Hijacked flight in Colombia

A turboprop airplane with 25 people aboard, including a member of Congress, was hijacked and forced to land at Bogota. After a few hours of negotiations, the hijackers surrendered, and no one was hurt. It turns out it had nothing to do with politics or the civil war, but was merely a young man and his father, who had been disabled by a policeman's bullet many years ago and was demanding compensation. They smuggled hand grenades aboard the aircraft, eluding detection because the man's wheel chair could not pass through the X-ray machine.

Former President Julio Cesar Turbay, who served from 1978 to 1982, died at the age of 89. Although he was a member of the Liberal Party, he endorsed the constitutional amendment that will -- pending a Supreme Court ruling -- allow the incumbent President Alvaro Uribe to run for reelection next year.

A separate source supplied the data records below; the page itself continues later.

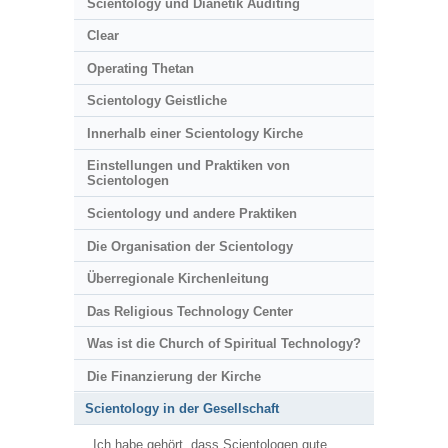
Scientology und Dianetik Auditing
Clear
Operating Thetan
Scientology Geistliche
Innerhalb einer Scientology Kirche
Einstellungen und Praktiken von
Scientologen
Scientology und andere Praktiken
Die Organisation der Scientology
Überregionale Kirchenleitung
Das Religious Technology Center
Was ist die Church of Spiritual Technology?
Die Finanzierung der Kirche
Scientology in der Gesellschaft
Ich habe gehört, dass Scientologen gute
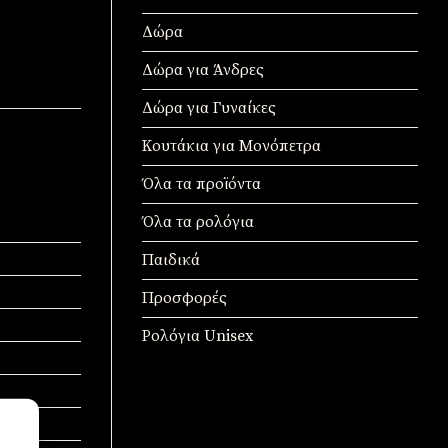
Δώρα
Δώρα για Άνδρες
Δώρα για Γυναίκες
Κουτάκια για Μονόπετρα
Όλα τα προϊόντα
Όλα τα ρολόγια
Παιδικά
Προσφορές
Ρολόγια Unisex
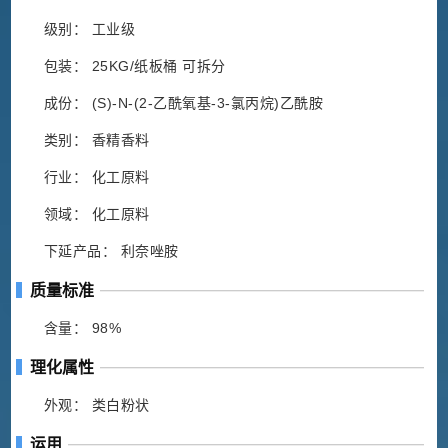
级别： 工业级
包装： 25KG/纸板桶 可拆分
成份： (S)-N-(2-乙酰氧基-3-氯丙烷)乙酰胺
类别： 香精香料
行业： 化工原料
领域： 化工原料
下延产品： 利奈唑胺
质量标准
含量： 98%
理化属性
外观： 类白粉状
运用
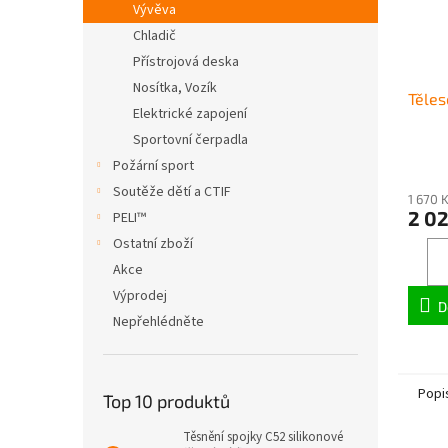
Vývěva
Chladič
Přístrojová deska
Nosítka, Vozík
Těles
Elektrické zapojení
Sportovní čerpadla
Požární sport
Soutěže dětí a CTIF
1 670 
2 02
PELI™
Ostatní zboží
Akce
Výprodej
D
Nepřehlédněte
Popi
Top 10 produktů
Těsnění spojky C52 silikonové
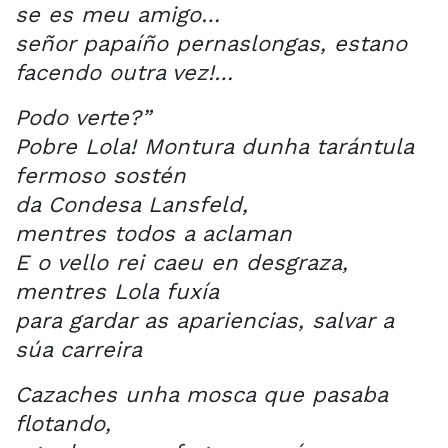
se es meu amigo…
señor papaíño pernaslongas, estano
facendo outra vez!…
Podo verte?”
Pobre Lola! Montura dunha tarántula
fermoso sostén
da Condesa Lansfeld,
mentres todos a aclaman
E o vello rei caeu en desgraza,
mentres Lola fuxía
para gardar as apariencias, salvar a
súa carreira
Cazaches unha mosca que pasaba
flotando,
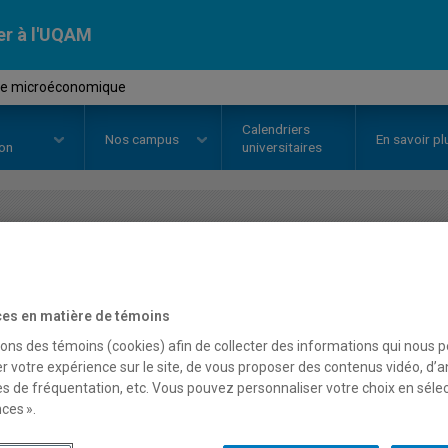
er à l'UQAM
se microéconomique
Calendriers
Nos
campus
En savoir pl
ion
universitaires
OURS
//
ECO1300
-
Analyse micr
es en matière de témoins
Description
Horaire - Été 2026
Horaire
sons des témoins (cookies) afin de collecter des informations qui nous 
r votre expérience sur le site, de vous proposer des contenus vidéo, d’a
es de fréquentation, etc. Vous pouvez personnaliser votre choix en séle
ces ».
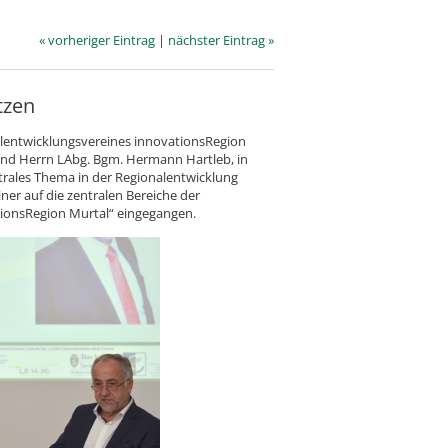
« vorheriger Eintrag
|
nächster Eintrag »
tzen
entwicklungsvereines innovationsRegion
nd Herrn LAbg. Bgm. Hermann Hartleb, in
ntrales Thema in der Regionalentwicklung
er auf die zentralen Bereiche der
tionsRegion Murtal“ eingegangen.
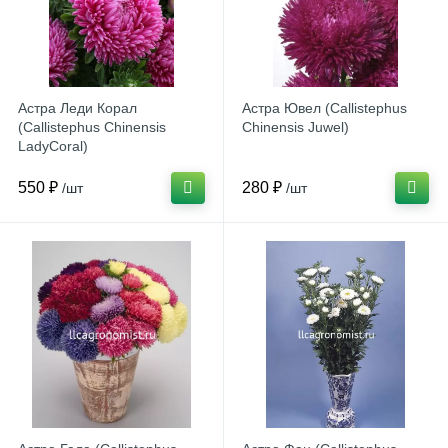
Астра Леди Корал
Астра Ювел (Callistephus
(Callistephus Chinensis
Chinensis Juwel)
LadyCoral)
550 ₽
280 ₽
/шт
/шт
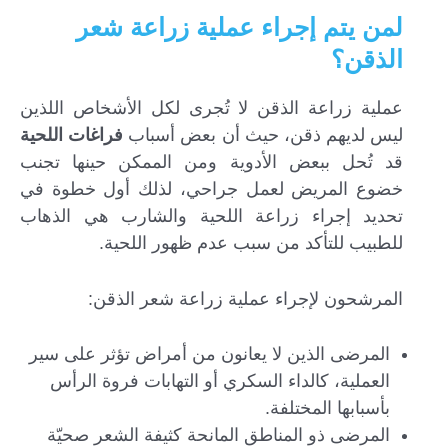
لمن يتم إجراء عملية زراعة شعر
الذقن؟
عملية زراعة الذقن لا تُجرى لكل الأشخاص اللذين
ليس لديهم ذقن، حيث أن بعض أسباب
فراغات اللحية
قد تُحل ببعض الأدوية ومن الممكن حينها تجنب
خضوع المريض لعمل جراحي، لذلك أول خطوة في
تحديد إجراء زراعة اللحية والشارب هي الذهاب
للطبيب للتأكد من سبب عدم ظهور اللحية.
المرشحون لإجراء عملية زراعة شعر الذقن:
المرضى الذين لا يعانون من أمراض تؤثر على سير
العملية، كالداء السكري أو التهابات فروة الرأس
بأسبابها المختلفة.
المرضى ذو المناطق المانحة كثيفة الشعر صحيّة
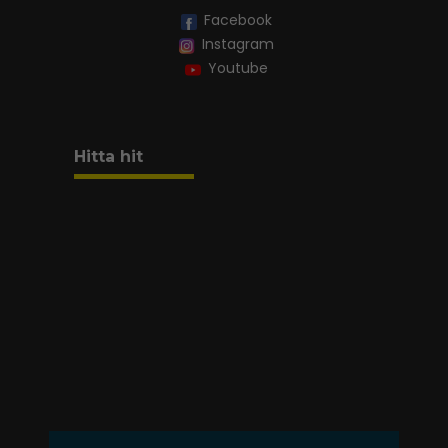
Facebook
Instagram
Youtube
Hitta hit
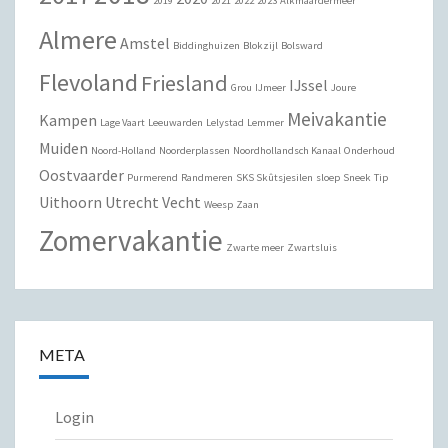
2019
2021
2022
2023
Alkmaardermeer
Almere
Amstel
Biddinghuizen
Blokzijl
Bolsward
Flevoland
Friesland
IJssel
Grou
IJmeer
Joure
Meivakantie
Kampen
Lage Vaart
Leeuwarden
Lelystad
Lemmer
Muiden
Noord-Holland
Noorderplassen
Noordhollandsch Kanaal
Onderhoud
Oostvaarder
Purmerend
Randmeren
SKS Skûtsjesilen
sloep
Sneek
Tip
Uithoorn
Utrecht
Vecht
Weesp
Zaan
Zomervakantie
Zwarte meer
Zwartsluis
META
Login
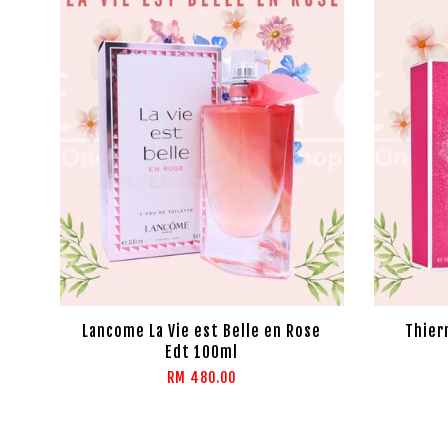
Lancome La Vie est Belle en Rose
Thier
Edt 100ml
RM 480.00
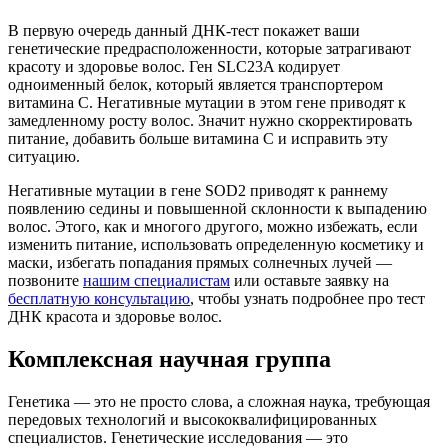
В первую очередь данный ДНК-тест покажет ваши
генетические предрасположенности, которые затрагивают
красоту и здоровье волос. Ген SLC23A кодирует
одноименный белок, который является транспортером
витамина C. Негативные мутации в этом гене приводят к
замедленному росту волос. Значит нужно скорректировать
питание, добавить больше витамина C и исправить эту
ситуацию.
Негативные мутации в гене SOD2 приводят к раннему
появлению седины и повышенной склонности к выпадению
волос. Этого, как и многого другого, можно избежать, если
изменить питание, использовать определенную косметику и
маски, избегать попадания прямых солнечных лучей —
позвоните
нашим специалистам
или оставьте заявку на
бесплатную консультацию
, чтобы узнать подробнее про тест
ДНК красота и здоровье волос.
Комплексная научная группа
Генетика — это не просто слова, а сложная наука, требующая
передовых технологий и высококвалифицированных
специалистов. Генетические исследования — это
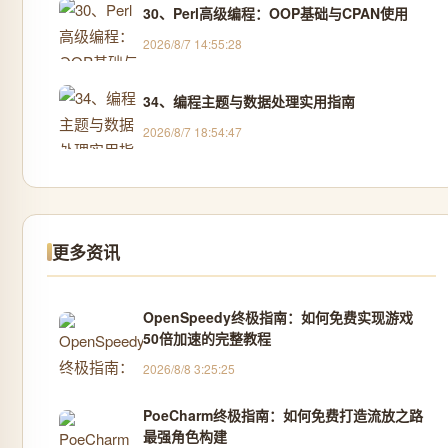
30、Perl高级编程：OOP基础与CPAN使用
2026/8/7 14:55:28
34、编程主题与数据处理实用指南
2026/8/7 18:54:47
更多资讯
OpenSpeedy终极指南：如何免费实现游戏
50倍加速的完整教程
2026/8/8 3:25:25
PoeCharm终极指南：如何免费打造流放之路
最强角色构建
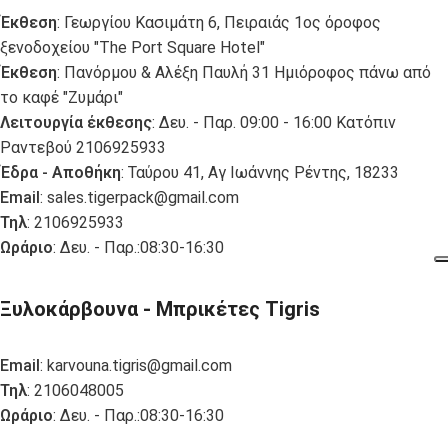
Έκθεση
: Γεωργίου Κασιμάτη 6, Πειραιάς 1ος όροφος
ξενοδοχείου "The Port Square Hotel"
Έκθεση
: Πανόρμου & Αλέξη Παυλή 31 Ημιόροφος πάνω από
το καφέ "Ζυμάρι"
Λειτουργία έκθεσης
: Δευ. - Παρ. 09:00 - 16:00 Κατόπιν
Ραντεβού 2106925933
Έδρα - Αποθήκη
: Ταύρου 41, Αγ Ιωάννης Ρέντης, 18233
Email
:
sales.tigerpack@gmail.com
Τηλ
: 2106925933
Ωράριο
: Δευ. - Παρ.:08:30-16:30
Ξυλοκάρβουνα - Μπρικέτες Tigris
Email
:
karvouna.tigris@gmail.com
Τηλ
: 2106048005
Ωράριο
: Δευ. - Παρ.:08:30-16:30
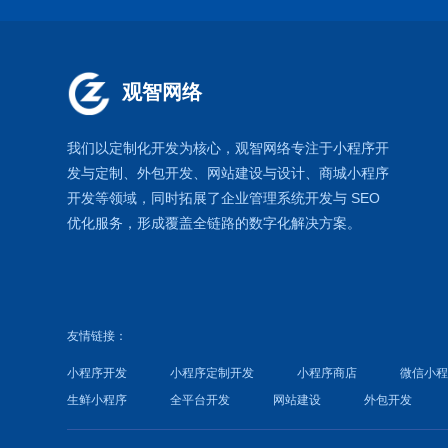
观智网络
我们以定制化开发为核心，观智网络
专注于
小程序开
发
与定制、外包开发、
网站建设
与设计、
商城小程序
开发等领域，同时拓展了
企业管理系统
开发与
SEO
优化
服务，形成覆盖全链路的数字化解决方案。
友情链接：
小程序开发
小程序定制开发
小程序商店
微信小
生鲜小程序
全平台开发
网站建设
外包开发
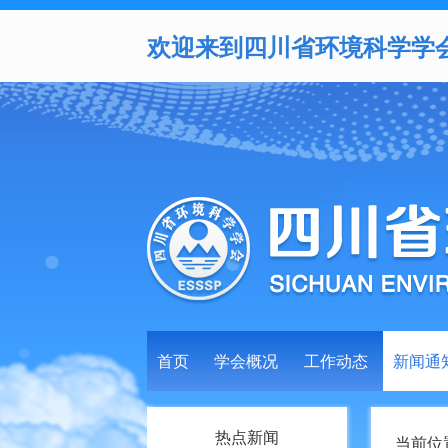
欢迎来到四川省环境科学学
首页
学会概况
工作动态
新闻通
热点新闻
当前位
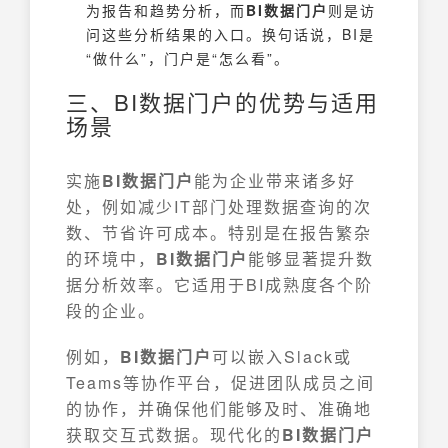
为报告和趋势分析，而
BI数据门户
则是访
问这些分析结果的入口。换句话说，BI是
“做什么”，门户是“怎么看”。
三、BI数据门户的优势与适用
场景
实施
BI数据门户
能为企业带来诸多好
处，例如减少IT部门处理数据查询的次
数、节省许可成本。特别是在报告繁杂
的环境中，
BI数据门户
能够显著提升数
据分析效率。它适用于BI成熟度各个阶
段的企业。
例如，
BI数据门户
可以嵌入Slack或
Teams等协作平台，促进团队成员之间
的协作，并确保他们能够及时、准确地
获取交互式数据。现代化的
BI数据门户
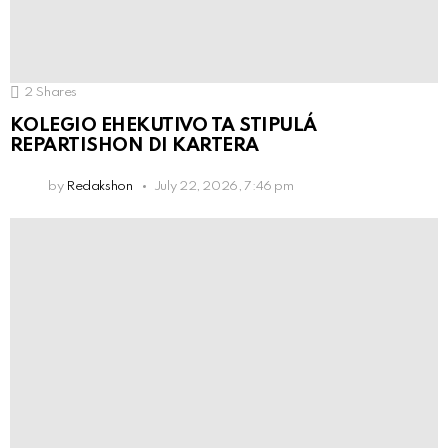
2
Shares
KOLEGIO EHEKUTIVO TA STIPULÁ
REPARTISHON DI KARTERA
by
Redakshon
July 22, 2026, 7:46 pm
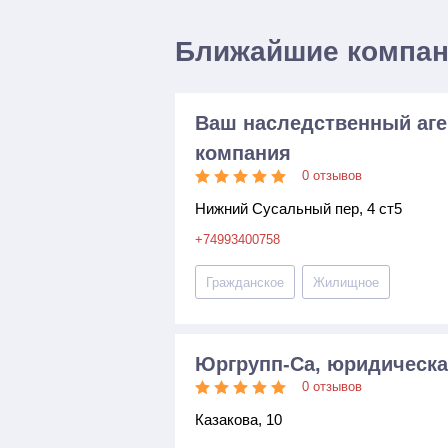
Ближайшие компа
Ваш наследственный аге
компания
0 отзывов
Нижний Сусальный пер, 4 ст5
+74993400758
Гражданское
Жилищное
Юргрупп-Са, юридическа
0 отзывов
Казакова, 10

The Latin American main page now includes a list of the upcoming elections in Latin America.

Chile remembers 9/11

No, not the terrorist attack launched by Al Qaeda in 2001, but the violent military coup launched by General Augusto Pinochet in 1973. At least 100 demonstrators were arrested, and one was killed, during a march to protest the coup that took place 30 years ago. Pinochet is still a free man, but is frail and might yet be prosecuted for the heinous abuses that he oversaw as leftists were purged after he took over.